— Instruction —
Quote, word for word, every line of the rows from the line containing "What is the total value across all series at 8?" through the last line of the rows, including both of those lines.

— Input data —
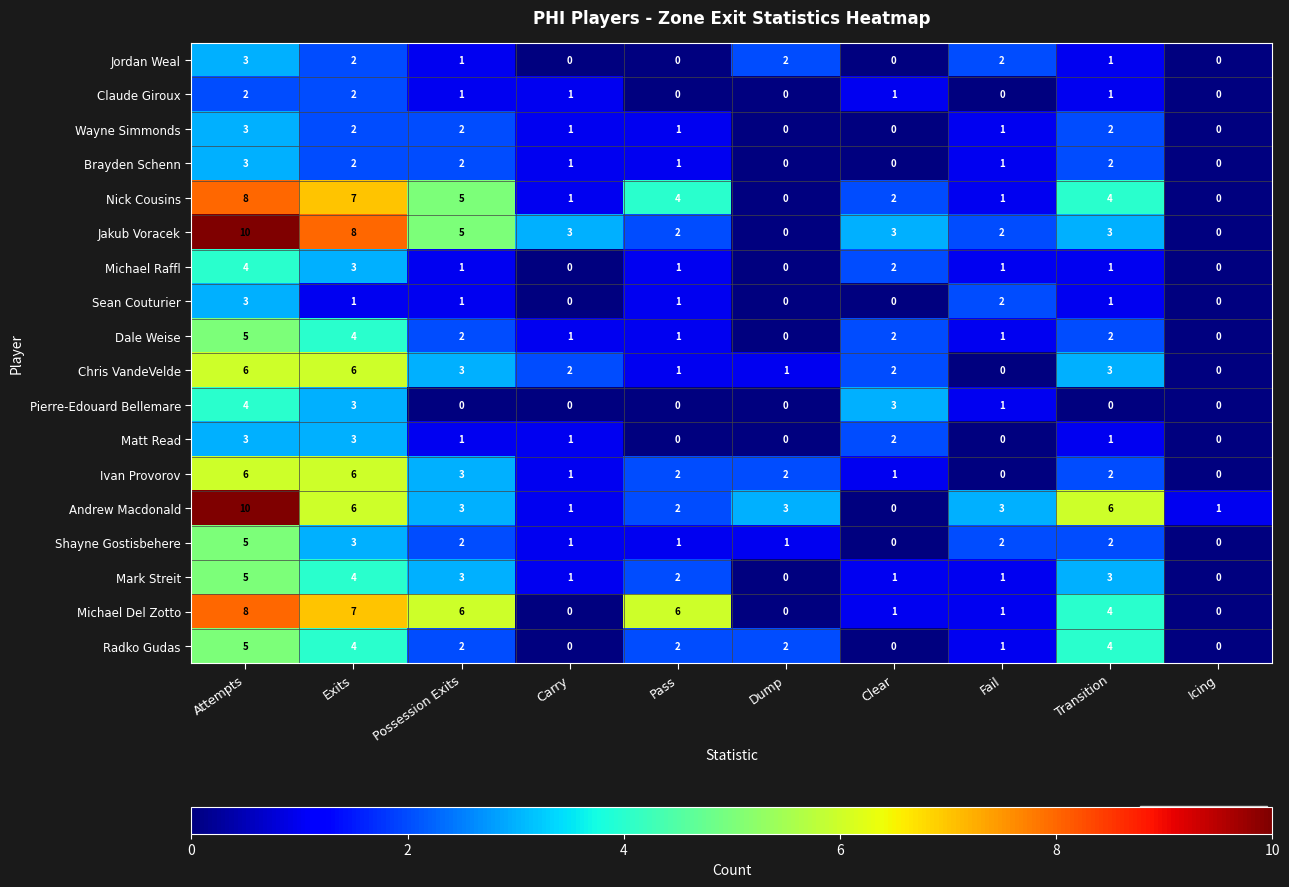

What is the total value across all series at Attempts?

93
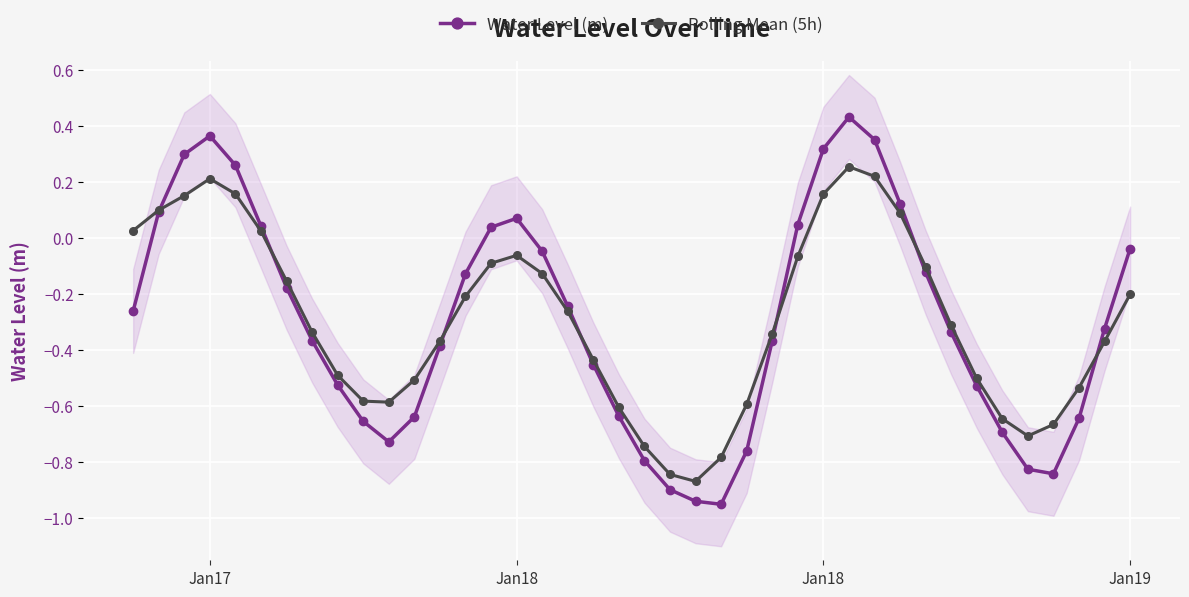

True or false: Rolling Mean (5h) has more than 2 interior local peaks.

True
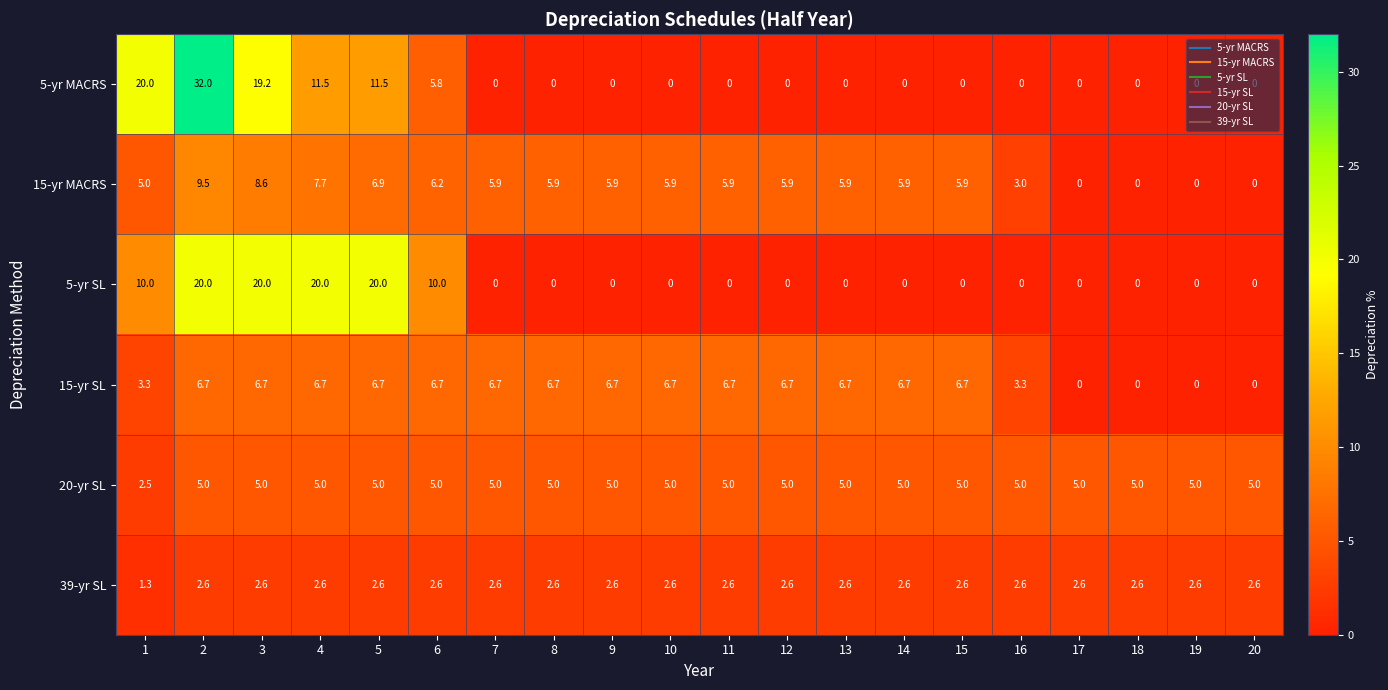

What is the total value across all series at 8?

20.2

— Output below —
What is the total value across all series at 8?

20.2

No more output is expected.